Lutter contre le phénomène d’agencification de l’État (PPR)
Publié le 22 janvier 2026Force est de constater que les anciens thuriféraires de l’agencification sont devenus ses plus grands pourfendeurs. En effet, les auteurs de la proposition de résolution sont du même camp que ceux qui, il y a moins de quarante ans, ont massivement développé les agences. Héritées du dogme du new public management visant à importer dans la sphère publique les méthodes et les logiques du privé, les agences sont bel et bien d’inspiration libérale. (Mme Anne-Laure Blin s’exclame.) Pour leurs promoteurs d’hier, l’État, trop fidèle à son étymologie, serait un status, une institution stable, figée, incapable de prendre des décisions rapidement et d’accompagner les initiatives, voire les entravant. L’agence, à l’inverse, était présentée comme l’outil miracle, flexible, élastique, agile.
Progressivement, les ministères se sont vus dépouillés de certaines prérogatives afin qu’elles soient transférées à ces structures ad hoc. À chaque problème public, une agence : ce schéma a été reproduit au fil de l’émergence de nouveaux sujets. Cette accumulation, menée sans doctrine d’ensemble ni pilotage stratégique global, a conduit à un émiettement de l’action publique et à un démembrement progressif de l’État. Trente ans plus tard, elle alimente un sentiment largement partagé de complexité administrative, de redondances et d’enchevêtrement des compétences.
Toutefois, l’idylle entre les libéraux et les agences a pris fin parce qu’elles aussi sont jugées trop bureaucratiques par leurs créateurs. Certains de leurs agents sont – horresco referens – des fonctionnaires et, plusieurs années après leur création, elles ne disparaissent pas, comme si, à force, elles avaient pris le pli de l’État. Pire encore pour les libéraux, nombre d’entre elles sont chargées de la protection de l’environnement. Appuyés sur des travaux scientifiques, certains de leurs rapports remettent en cause le mythe du caractère illimité des ressources ou les solutions techno-solutionnistes. Face à cela, plutôt que de traiter la fièvre, on préfère casser le thermomètre.
L’examen, au printemps dernier, du projet de loi de simplification de la vie économique a constitué l’acmé de ce désamour nouveau. Des centaines d’amendements déposés par la droite et l’extrême droite visaient à supprimer des observatoires, des conseils ou des commissions. Malgré la mobilisation de la société civile entre l’examen en commission et le débat en séance, de nombreuses structures comme l’Agence de financement des infrastructures de transport (Afit France), l’Observatoire national de la politique de la ville (ONPV) ou l’Observatoire des espaces naturels, agricoles et forestiers (Oenaf) ont été supprimées sans aucune étude d’impact.

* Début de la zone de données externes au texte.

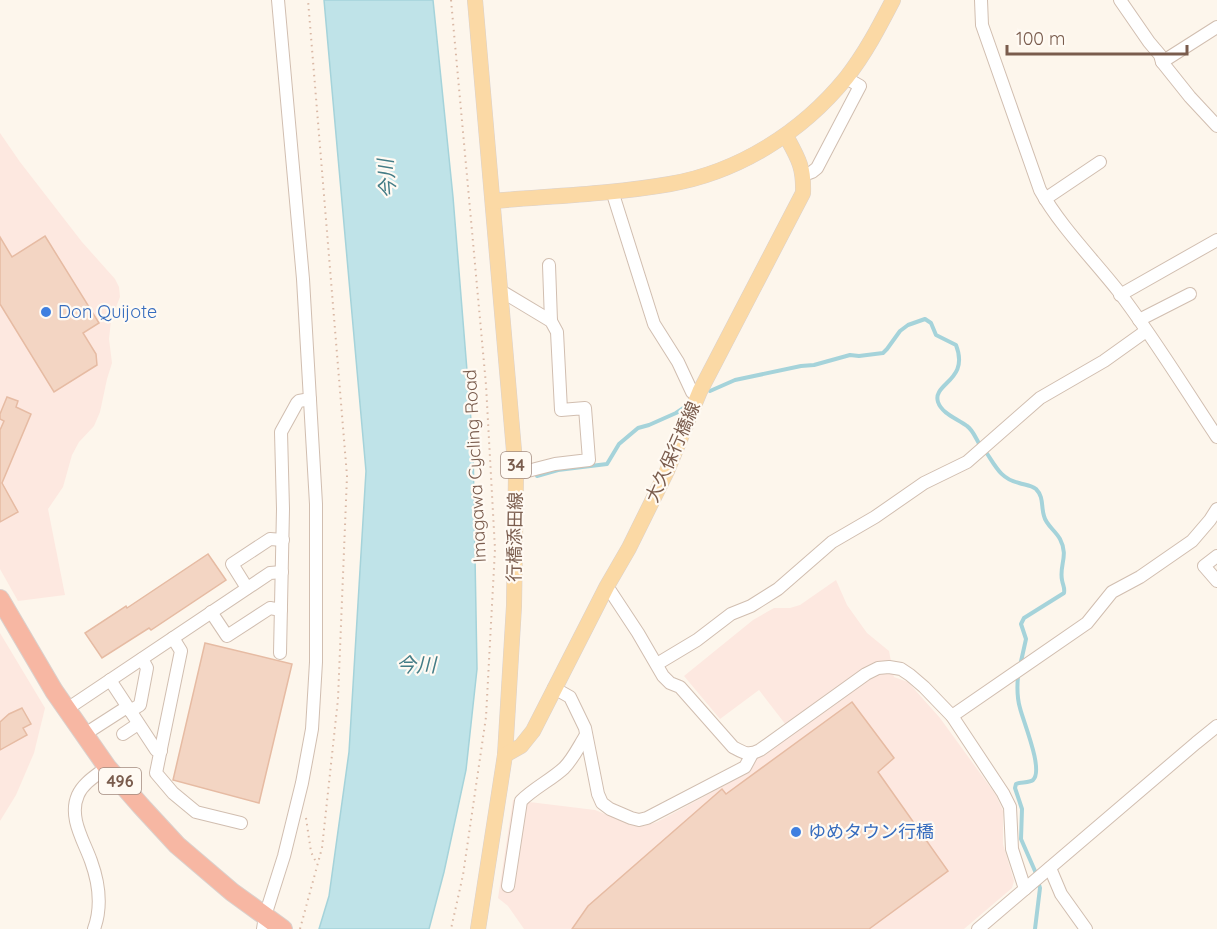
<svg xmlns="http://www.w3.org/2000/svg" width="1217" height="929" font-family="Quicksand,'Noto Sans JP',sans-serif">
  <rect width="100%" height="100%" fill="#fdf6ec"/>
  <g fill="#fde8e0">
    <polygon points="0,133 20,162 82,242 115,279 119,287 120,297 111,320 109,339 112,363 107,379 100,412 94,426 79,442 72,455 63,487 48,509 65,595 18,601 0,569"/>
    <polygon points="836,580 847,605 867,633 889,651 894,677 908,682 940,718 996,795 1003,811 1003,844 1014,881 1012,888 964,929 524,929 508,906 498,898 513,800 595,810 630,824 644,826 657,822 744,775 751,764 756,746 786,725 759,690 720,719 684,676 753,620 774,608 790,608 800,605"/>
    <polygon points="0,633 45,708 34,753 16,795 0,821"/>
  </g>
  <polygon fill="#bfe3e8" stroke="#a5d3da" stroke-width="1.5" points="324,0 433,0 453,197 473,445 477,669 466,770 444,872 429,929 319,929 329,896 349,752 366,471"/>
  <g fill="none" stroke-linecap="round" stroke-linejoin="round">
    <g stroke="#a5d3da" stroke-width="4">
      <path d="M710,391L735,380L801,366L814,365L850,355L859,356L883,353L887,349L900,331L908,325L925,319L931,323L936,335L956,345C970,381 932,383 938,402C942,414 958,419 967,426C973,430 976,439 980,445"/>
      <path d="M986,452C996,467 1001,479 1019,483C1025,485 1031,485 1036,489C1044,497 1041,507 1044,516C1046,525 1055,530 1060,539C1069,556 1059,565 1062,580C1063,586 1065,587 1064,593L1024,618L1021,624L1026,639L1020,666"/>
      <polyline points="537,476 558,470 607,464 619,444 638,428 649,425 676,413 688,405"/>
      <path d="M1018,676C1017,687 1017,698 1020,708C1023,721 1044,770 1033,780C1030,783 1020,782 1016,784L1015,788L1022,809L1021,839L1035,871L1040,888L1035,929"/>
    </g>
  </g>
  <g fill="#f3d5c3" stroke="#e6bba3" stroke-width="1.5">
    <polygon points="45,236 99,323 83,333 96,354 97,365 54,392 0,304 0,237 12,257"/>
    <polygon points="7,397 18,401 16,407 31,414 2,483 18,512 0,522 0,430 4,421 0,419 0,414"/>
    <polygon points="208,554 226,580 151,630 149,628 102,658 85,633 126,606 127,608"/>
    <polygon points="205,643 292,664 259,803 173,780"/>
    <polygon points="852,702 894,758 878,772 948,871 869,929 572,929 588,906 722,789 726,794"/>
    <polygon points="22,708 31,724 23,728 27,735 0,750 0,722 9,714"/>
  </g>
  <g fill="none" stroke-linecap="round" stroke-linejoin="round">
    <g stroke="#d1beb0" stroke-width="14">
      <g id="minor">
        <path d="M981,0L982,25L1040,190C1060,226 1093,259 1119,292C1154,338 1185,389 1217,437"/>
        <polyline points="1120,0 1149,42 1160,55 1162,62 1190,97 1217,126"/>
        <polyline points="1162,62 1217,27"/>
        <polyline points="804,175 812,172 817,168 860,86 846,78"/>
        <polyline points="612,191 654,324 678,362 692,392 700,391"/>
        <polyline points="1045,199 1100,162"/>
        <polyline points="549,265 551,321"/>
        <polyline points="501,291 551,321 557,332 561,410 585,408 589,460 555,464 516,474"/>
        <polyline points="1120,295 1217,240"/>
        <polyline points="1139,320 1190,294"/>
        <polyline points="1217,556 1204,566 1217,581"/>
        <path d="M607,586L638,633L663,676L670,683L680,687L733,747C744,753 748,756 760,750L866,674L878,668L889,667L901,669L910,675L924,687L952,716L1003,793L1010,807L1012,849L1025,889"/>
        <polyline points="247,588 232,564 270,539 283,540"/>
        <polyline points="211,612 227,636 270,608 281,610"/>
        <polyline points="173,638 181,651 156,773 173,793 196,812 241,823"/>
        <polyline points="280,653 283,509 281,432 297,403 299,401 310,399"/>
        <polyline points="657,664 697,640 731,614 751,606 778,589 832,542 875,517 924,483 967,462 1040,398 1104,361 1146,331"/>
        <polyline points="110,680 156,750 161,751"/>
        <polyline points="554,688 570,697 585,728 598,794 602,803 610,809 631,818 639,820 647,818 745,767 752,754"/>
        <polyline points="67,709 270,573 282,572"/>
        <polyline points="130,711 140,705 147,668 142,659"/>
        <polyline points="952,716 1087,623 1112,592 1140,577 1192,541 1210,520 1217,509"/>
        <polyline points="85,734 127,707"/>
        <polyline points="123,734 138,724"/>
        <polyline points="1050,868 1061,894 1086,929"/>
        <path d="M508,886L521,801C534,788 551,780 564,768C573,759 579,746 586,735"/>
        <path d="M94,929C102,907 99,883 91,861C84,841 68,817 78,795C83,783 97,775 107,767"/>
        <polyline points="263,929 265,916 284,856 302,783 312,729 316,662 316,504 303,279 278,0"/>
        <polyline points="978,929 1196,743 1217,726"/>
      </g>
    </g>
    <g stroke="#dad1cd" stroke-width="16">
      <g id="major">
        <polyline points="475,0 516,474 514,606 505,755 478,929"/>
        <path d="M493,201C552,196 612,194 670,184C739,172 802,132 846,78C865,54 879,27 893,0"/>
        <path d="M505,755L521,746L533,731L607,586L629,548L667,471L700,391L803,193C804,167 798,158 786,136"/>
      </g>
    </g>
    <g stroke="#dad1cd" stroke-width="20">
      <polyline id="highway" points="0,599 54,691 107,767 141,806 177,845 232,892 283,929"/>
    </g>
    <g stroke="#d9b8a5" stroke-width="2" stroke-dasharray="1.5 4.5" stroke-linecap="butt">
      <polyline points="451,0 486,385 495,549 486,717 463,875 451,929"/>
      <polyline points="306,818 311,852 317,864"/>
      <polyline points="300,929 322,848 338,699 347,476 308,0"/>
    </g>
    <use href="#minor" stroke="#fff" stroke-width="12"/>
    <use href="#major" stroke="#fbd9a5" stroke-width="15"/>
    <use href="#highway" stroke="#f7b7a3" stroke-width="18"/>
  </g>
  <g fill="#3f7fe0" stroke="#fffaf3" stroke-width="2">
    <circle cx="46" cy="312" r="6"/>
    <circle cx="796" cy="832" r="6"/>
  </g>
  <g text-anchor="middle" stroke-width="4.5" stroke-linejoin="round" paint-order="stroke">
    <g fill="#fffaf3" stroke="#a28b7f" stroke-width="1.5">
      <rect x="501" y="452" width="30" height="26" rx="4.5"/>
      <rect x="99" y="768" width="42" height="26" rx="4.5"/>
    </g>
    <g font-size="16" font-weight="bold" fill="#7a5c4d">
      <text x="516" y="471">34</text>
      <text x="120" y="787">496</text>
    </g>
    <g font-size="18" fill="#366cbe" stroke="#fffaf3" text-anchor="start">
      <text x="58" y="318">Don Quijote</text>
      <text x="808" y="838">ゆめタウン行橋</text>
    </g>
    <g font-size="18" fill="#7a5c4d" stroke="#fffaf3">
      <text transform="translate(673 452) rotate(-66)" y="6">大久保行橋線</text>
      <text transform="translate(475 466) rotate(-93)" y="6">Imagawa Cycling Road</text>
      <text transform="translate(515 537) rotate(-89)" y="6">行橋添田線</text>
    </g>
    <g font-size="20" font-style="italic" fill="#437c86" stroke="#fffaf3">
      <text transform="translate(387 179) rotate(-95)" y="7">今川</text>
      <text x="416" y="672">今川</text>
    </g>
  </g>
  <path d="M1007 45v9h180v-9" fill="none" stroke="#7a5c4d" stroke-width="3"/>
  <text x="1016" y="45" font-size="18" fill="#7a5c4d" stroke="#fffaf3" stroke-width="4.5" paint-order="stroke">100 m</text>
</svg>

À qui profitera la liquidation de ces agences ? Aux cabinets de conseil et, plus globalement, au secteur privé, déjà largement choyés par huit années de macronisme. L’externalisation de l’action publique coûte aujourd’hui près de 180 milliards d’euros par an. Et là, qui paye ? Est-ce Nicolas, comme vous le disiez, madame Blin ?

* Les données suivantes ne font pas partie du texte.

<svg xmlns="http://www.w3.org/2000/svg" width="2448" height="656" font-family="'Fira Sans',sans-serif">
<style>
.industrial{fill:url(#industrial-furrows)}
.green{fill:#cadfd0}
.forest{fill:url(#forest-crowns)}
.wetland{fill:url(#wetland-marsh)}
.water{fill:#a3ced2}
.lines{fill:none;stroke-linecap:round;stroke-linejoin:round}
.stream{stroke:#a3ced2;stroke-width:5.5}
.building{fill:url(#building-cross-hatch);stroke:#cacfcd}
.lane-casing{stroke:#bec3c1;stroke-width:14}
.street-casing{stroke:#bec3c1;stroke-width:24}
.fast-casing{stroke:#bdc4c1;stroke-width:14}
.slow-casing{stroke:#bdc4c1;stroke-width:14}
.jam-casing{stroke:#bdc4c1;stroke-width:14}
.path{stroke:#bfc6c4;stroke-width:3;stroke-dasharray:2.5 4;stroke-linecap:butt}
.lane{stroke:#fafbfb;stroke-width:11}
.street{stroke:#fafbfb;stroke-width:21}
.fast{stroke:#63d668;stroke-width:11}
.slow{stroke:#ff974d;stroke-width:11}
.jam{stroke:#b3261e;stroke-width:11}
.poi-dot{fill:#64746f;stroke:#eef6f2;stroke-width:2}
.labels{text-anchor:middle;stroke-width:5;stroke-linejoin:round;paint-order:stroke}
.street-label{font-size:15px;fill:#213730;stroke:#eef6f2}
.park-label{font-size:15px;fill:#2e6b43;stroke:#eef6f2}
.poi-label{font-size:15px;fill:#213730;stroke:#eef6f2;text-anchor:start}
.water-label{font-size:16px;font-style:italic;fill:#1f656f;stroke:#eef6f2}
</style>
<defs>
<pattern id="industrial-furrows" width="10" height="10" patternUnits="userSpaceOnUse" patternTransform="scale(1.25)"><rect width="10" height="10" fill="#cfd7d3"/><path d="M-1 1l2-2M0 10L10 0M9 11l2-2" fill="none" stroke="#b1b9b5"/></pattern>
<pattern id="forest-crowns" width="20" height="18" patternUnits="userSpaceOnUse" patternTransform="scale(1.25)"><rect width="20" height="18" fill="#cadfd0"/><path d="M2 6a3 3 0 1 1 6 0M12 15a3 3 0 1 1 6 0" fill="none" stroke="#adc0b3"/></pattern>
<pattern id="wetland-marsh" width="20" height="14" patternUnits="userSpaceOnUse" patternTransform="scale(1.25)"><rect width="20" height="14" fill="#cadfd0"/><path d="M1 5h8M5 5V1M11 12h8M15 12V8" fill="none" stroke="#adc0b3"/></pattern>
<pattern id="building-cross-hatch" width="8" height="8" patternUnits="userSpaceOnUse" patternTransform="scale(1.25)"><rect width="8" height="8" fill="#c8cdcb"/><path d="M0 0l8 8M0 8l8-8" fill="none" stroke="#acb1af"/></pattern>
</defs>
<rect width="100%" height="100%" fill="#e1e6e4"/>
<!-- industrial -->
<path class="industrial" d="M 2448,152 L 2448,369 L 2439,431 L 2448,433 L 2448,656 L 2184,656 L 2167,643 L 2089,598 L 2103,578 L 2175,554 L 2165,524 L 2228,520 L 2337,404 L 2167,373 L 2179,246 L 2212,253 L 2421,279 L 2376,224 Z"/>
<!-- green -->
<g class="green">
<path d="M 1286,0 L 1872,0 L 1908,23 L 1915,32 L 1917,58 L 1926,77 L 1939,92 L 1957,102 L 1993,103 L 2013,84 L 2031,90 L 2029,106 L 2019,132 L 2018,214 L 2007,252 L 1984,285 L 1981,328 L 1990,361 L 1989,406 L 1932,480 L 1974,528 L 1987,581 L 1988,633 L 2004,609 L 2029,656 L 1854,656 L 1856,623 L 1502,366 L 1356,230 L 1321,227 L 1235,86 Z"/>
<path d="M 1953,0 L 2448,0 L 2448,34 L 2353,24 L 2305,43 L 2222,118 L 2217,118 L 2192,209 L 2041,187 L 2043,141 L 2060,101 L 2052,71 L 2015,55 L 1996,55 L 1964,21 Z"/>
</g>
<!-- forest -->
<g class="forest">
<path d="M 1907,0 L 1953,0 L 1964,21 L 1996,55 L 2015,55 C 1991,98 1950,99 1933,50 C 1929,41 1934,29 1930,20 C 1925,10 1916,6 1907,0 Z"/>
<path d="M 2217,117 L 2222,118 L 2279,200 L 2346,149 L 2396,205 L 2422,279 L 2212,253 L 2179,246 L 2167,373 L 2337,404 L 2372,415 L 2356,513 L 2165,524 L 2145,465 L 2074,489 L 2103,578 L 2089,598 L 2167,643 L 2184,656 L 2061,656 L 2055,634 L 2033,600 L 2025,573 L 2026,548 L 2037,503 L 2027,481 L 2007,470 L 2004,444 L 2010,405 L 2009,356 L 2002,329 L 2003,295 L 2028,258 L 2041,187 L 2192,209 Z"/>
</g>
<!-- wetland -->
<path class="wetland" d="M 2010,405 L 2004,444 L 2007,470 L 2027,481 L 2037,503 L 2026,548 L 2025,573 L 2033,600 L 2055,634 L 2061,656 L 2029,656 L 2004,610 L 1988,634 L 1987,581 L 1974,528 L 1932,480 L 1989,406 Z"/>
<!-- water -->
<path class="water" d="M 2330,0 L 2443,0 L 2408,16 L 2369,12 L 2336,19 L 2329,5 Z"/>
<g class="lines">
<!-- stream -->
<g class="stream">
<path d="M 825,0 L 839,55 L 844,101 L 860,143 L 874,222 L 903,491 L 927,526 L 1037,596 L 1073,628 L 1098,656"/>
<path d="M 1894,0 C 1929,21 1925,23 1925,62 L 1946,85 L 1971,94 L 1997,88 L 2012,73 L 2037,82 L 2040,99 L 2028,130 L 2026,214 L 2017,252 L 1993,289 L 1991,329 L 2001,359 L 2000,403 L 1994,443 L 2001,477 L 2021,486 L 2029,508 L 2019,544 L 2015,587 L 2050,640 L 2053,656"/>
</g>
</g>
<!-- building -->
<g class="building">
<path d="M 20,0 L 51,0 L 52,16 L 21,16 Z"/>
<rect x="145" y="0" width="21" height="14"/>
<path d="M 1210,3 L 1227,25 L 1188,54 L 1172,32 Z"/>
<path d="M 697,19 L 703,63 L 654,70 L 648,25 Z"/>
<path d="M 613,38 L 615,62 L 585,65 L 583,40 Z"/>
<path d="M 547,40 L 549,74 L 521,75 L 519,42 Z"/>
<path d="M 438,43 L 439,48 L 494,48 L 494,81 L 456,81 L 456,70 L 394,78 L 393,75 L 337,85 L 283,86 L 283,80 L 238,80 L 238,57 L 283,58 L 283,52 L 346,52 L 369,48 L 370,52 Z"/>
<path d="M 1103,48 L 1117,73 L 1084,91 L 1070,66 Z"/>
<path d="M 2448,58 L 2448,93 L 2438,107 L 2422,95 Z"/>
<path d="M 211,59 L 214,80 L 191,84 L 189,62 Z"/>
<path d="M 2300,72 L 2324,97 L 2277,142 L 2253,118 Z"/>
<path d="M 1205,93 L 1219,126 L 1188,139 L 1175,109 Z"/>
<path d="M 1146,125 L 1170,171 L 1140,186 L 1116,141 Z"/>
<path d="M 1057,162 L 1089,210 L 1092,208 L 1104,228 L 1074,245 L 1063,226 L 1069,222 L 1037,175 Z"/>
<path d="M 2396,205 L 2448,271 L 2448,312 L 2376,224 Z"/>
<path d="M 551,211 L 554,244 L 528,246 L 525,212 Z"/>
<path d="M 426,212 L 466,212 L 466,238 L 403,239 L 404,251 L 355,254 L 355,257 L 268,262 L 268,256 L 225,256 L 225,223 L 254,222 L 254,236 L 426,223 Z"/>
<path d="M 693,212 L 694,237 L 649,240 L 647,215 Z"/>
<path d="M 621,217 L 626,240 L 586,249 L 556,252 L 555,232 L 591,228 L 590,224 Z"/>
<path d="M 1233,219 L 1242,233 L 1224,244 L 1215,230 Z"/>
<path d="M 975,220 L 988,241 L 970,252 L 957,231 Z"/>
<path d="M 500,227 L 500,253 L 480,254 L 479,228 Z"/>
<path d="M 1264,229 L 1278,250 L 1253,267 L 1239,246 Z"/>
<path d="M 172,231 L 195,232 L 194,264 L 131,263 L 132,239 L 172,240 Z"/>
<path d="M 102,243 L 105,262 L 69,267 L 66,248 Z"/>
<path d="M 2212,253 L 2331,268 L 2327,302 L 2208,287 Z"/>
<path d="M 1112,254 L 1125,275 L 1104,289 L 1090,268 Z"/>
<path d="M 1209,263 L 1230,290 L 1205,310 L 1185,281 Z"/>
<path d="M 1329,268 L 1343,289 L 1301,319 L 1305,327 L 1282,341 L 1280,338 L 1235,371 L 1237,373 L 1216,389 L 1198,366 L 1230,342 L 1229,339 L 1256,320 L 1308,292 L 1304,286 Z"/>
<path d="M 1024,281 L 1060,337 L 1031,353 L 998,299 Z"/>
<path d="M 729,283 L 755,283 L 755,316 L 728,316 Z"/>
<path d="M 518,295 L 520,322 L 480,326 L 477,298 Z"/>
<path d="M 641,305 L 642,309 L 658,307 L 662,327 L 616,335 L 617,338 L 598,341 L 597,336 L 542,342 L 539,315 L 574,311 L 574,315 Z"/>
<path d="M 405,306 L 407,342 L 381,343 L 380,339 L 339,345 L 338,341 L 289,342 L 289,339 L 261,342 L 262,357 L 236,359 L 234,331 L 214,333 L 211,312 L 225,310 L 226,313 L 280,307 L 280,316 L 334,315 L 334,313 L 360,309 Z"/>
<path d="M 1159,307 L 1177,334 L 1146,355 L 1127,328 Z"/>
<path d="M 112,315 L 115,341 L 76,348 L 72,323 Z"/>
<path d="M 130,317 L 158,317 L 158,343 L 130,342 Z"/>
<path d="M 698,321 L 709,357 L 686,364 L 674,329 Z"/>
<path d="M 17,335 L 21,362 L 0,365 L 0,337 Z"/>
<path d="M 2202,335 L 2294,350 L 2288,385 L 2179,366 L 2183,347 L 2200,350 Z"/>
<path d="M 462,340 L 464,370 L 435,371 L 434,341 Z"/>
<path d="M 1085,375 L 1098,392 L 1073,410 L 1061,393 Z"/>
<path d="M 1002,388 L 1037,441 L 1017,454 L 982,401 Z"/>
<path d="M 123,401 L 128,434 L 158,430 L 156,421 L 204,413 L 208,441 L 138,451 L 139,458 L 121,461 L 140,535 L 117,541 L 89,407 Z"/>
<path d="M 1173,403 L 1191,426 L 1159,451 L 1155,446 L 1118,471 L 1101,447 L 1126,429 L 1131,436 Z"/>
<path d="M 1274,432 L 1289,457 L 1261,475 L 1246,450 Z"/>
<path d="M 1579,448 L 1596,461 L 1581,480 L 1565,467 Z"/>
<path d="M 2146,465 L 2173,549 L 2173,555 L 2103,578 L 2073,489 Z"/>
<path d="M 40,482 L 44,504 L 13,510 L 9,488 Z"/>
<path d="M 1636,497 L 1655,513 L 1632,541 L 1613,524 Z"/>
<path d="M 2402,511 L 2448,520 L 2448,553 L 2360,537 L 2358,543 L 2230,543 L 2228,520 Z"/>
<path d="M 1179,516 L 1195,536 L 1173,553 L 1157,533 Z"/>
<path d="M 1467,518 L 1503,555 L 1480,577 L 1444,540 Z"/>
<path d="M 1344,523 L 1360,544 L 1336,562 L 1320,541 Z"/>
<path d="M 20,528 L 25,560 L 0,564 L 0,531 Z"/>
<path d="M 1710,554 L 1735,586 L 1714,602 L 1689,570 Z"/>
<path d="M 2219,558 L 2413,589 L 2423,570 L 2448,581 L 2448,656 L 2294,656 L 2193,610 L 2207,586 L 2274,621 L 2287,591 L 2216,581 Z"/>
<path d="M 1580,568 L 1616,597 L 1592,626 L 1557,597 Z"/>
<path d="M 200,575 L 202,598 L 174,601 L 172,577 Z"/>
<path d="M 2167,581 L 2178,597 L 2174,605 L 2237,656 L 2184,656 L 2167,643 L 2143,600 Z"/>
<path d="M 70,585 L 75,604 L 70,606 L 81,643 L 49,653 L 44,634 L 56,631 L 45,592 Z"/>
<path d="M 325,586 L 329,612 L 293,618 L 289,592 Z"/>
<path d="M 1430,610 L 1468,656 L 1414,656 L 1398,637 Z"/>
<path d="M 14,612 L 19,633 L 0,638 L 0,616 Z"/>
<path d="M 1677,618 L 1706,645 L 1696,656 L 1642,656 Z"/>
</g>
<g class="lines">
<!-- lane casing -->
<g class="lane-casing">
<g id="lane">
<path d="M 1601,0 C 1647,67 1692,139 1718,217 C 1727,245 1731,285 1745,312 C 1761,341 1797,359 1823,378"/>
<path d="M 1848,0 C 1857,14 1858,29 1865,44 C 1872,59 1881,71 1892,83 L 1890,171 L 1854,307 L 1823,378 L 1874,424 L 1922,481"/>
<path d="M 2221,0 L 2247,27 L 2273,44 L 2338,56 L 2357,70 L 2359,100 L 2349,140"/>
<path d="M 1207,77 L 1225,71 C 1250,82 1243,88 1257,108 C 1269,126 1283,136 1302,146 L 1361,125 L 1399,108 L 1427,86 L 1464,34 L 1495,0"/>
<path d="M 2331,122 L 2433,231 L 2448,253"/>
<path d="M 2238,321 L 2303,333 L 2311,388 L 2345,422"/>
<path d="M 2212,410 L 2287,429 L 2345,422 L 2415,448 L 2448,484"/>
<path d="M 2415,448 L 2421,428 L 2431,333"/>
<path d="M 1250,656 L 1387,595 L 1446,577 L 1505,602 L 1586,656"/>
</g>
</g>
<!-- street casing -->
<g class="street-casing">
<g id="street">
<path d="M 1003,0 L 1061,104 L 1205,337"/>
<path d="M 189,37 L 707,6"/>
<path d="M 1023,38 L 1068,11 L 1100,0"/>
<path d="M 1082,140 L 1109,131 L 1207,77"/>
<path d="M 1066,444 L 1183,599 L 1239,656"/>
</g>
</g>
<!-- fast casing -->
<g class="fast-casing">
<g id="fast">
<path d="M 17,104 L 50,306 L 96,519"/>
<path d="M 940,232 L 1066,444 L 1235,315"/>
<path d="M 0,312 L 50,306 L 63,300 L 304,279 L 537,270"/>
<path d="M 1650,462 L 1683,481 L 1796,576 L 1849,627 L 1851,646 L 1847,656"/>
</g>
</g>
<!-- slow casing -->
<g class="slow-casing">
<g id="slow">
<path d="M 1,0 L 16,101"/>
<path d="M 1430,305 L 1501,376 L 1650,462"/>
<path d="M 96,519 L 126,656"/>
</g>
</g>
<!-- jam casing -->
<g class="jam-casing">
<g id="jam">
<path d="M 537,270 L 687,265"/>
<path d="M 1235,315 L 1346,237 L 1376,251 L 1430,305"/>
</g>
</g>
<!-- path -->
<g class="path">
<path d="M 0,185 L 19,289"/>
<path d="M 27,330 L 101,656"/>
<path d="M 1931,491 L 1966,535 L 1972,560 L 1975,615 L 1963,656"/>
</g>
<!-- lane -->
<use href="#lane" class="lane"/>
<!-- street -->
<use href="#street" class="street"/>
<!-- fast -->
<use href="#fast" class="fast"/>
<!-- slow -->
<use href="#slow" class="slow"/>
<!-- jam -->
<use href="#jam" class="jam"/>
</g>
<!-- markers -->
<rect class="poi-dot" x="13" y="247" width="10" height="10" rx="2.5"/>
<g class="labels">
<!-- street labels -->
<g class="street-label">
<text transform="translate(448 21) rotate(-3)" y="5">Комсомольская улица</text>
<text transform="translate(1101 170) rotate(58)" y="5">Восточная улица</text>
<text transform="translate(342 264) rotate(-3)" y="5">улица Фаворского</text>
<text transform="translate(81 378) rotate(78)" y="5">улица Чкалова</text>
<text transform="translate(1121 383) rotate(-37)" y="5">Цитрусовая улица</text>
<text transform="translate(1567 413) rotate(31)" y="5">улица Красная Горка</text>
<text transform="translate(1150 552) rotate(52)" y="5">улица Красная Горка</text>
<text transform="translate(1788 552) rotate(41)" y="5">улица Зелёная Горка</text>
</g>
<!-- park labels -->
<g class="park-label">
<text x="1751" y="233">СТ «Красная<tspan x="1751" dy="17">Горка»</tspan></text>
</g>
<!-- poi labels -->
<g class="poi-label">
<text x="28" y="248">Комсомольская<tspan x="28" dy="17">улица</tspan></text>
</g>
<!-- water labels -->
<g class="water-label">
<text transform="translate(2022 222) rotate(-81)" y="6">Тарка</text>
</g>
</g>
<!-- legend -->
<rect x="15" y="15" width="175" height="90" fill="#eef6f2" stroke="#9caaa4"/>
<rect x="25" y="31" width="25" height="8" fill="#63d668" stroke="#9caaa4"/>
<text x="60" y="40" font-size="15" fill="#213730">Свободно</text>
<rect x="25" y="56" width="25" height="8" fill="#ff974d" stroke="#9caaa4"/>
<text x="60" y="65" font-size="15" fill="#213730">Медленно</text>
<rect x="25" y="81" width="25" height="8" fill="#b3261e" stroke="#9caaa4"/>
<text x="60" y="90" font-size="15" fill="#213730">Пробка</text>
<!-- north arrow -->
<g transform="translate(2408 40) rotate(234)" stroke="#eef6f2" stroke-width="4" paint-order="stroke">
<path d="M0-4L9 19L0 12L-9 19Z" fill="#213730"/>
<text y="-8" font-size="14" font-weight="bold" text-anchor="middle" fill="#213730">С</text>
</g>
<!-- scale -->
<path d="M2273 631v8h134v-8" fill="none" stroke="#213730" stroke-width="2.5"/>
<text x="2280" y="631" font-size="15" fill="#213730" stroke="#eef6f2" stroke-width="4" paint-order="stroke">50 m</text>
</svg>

Ce recul de l’action publique directe entraîne un surcoût pour les finances publiques, une perte durable de compétences internes, une forme d’irréversibilité du processus ainsi qu’une dégradation de la qualité du service rendu aux usagers.
Face à cela, notre groupe défend une position opposée. La remise en cause de certaines agences ne peut être pertinente que si elle s’accompagne d’une réinternalisation de leurs missions au sein des ministères, afin de garantir un renforcement du pilotage politique et une meilleure cohérence de l’action publique. Par ailleurs, les auteurs de la proposition de résolution avancent que la rationalisation des agences pourrait permettre de réaliser 2 milliards d’euros d’économies. Ce montant est quatre fois supérieur à la fourchette haute avancée par Christine Lavarde, pourtant sénatrice Les Républicains, dans un rapport parlementaire. Pour toutes ces raisons, le groupe GDR ne saurait s’associer à cette proposition de résolution, dont l’objectif réel est simple : faire reculer l’État pour mieux servir les intérêts du marché. (Applaudissements sur les bancs du groupe GDR et sur quelques bancs du groupe LFI-NFP.)